Re-imagining Kauffman’s innermost thoughts and feelings, Miller provides a running commentary from childhood to death, in an intimate first-hand narrative. She takes the reader through Kauffman’s home-schooling by her artist father, to her early commissions and her entree to high society.
There are some great set pieces in this “autobiography” when Miranda Miller brings together Angelica’s experiences and some of the civic, military and social events of her time: what it was like to be a Catholic – Angelica remained a pious observer all her life – in 1780 London, when the anti-Catholic Gordon Riots rage through the streets and the Kauffmann family wait for the mob to drag them out of their house; the humiliation of the Romans when napoleon’s troops kidnap Pope Pius V11 and force him to officiate at the self-proclaimed emperor’s coronation; the decadence and extravagance of a Venetian gambling den where the Russian Tsar’s son and descendants of a Byzantine emperor gain and lose fortunes in seconds. The Royal Academy’s Angelica Kauffmann exhibition, planned for this summer, has had to be put on hold.

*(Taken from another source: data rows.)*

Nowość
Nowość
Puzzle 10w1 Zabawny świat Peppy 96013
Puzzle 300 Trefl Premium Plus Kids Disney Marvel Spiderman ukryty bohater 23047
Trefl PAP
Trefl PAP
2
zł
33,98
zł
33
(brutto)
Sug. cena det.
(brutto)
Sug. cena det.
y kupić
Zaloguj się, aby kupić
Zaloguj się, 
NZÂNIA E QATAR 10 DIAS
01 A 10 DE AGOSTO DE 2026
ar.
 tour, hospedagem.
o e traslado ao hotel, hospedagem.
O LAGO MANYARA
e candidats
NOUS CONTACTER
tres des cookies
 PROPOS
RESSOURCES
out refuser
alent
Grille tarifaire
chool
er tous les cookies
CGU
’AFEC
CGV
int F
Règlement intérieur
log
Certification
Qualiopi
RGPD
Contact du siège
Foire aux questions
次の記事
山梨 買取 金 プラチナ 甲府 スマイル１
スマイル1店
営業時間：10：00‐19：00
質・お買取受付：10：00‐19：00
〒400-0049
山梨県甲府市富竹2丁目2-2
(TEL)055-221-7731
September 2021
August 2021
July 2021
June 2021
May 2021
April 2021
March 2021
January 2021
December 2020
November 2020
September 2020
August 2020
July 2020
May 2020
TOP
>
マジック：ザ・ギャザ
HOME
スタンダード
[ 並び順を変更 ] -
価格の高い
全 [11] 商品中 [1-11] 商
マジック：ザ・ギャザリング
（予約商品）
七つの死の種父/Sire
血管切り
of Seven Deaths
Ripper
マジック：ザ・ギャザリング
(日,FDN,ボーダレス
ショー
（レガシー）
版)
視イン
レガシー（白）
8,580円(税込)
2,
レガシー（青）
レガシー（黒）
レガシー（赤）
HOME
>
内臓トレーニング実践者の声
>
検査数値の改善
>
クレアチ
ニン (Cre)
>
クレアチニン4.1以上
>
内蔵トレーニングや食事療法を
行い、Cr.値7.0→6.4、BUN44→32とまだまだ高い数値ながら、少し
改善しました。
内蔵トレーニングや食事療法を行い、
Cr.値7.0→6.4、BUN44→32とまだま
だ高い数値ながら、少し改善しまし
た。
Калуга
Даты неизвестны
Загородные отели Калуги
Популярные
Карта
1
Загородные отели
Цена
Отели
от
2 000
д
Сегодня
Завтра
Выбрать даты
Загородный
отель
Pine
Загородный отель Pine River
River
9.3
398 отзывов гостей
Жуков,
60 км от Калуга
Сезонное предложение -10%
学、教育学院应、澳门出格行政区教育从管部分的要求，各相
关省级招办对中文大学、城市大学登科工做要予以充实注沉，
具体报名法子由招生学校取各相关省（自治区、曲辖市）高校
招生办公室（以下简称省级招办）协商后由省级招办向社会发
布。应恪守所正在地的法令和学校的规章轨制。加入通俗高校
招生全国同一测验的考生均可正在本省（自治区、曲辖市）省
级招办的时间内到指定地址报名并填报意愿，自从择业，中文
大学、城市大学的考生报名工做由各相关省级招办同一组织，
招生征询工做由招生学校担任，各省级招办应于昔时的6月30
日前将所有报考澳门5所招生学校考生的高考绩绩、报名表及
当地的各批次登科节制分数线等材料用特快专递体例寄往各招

But at least we have this lively book.
The portrait Miller paints is warm and compassionate, we get a sense of a woman who understands her worth and certainly knows she is as good as any of her male contemporaries, Angelica is a confident artist driven by her talent. Readers will come away with an impression of an intelligent woman, ahead of her times, largely undaunted by the misogyny and constrictions of the times. This is a celebration of a life, a credible portrait of a feminist icon, a woman who should be better remembered – she deserves it. This is a lightly told and entertaining read, gripping and thought provoking. You won’t need to care about painting to enjoy this novel.
Miranda Miller’s novel, a first-person account of the life of the 18th-century Swiss neoclassical painter Angelica Kauffman, faithfully reflects the career of the somewhat overlooked founding member of the Royal Academy… A fascinating life and a fine painter in what’s a story well told by Miller.
The novel is beautifully written, with phrases like the young Angelica thinking “titles make a special shape in the air when people speak them, high and arched”. Kauffmann is presented as hard-working, loyal, kind, sometimes susceptible but more determined than she thinks she is. She had to be, for hers was a man’s world. Her artistic talent was only permitted to grow in the first place because her father eventually enabled it.
A richly imagined and authoritative portrait of a fascinating and important painter, and a woman who was one of the most famous people of her era. Miller explores Angelica’s vivid and conflicted inner life with panache and passion.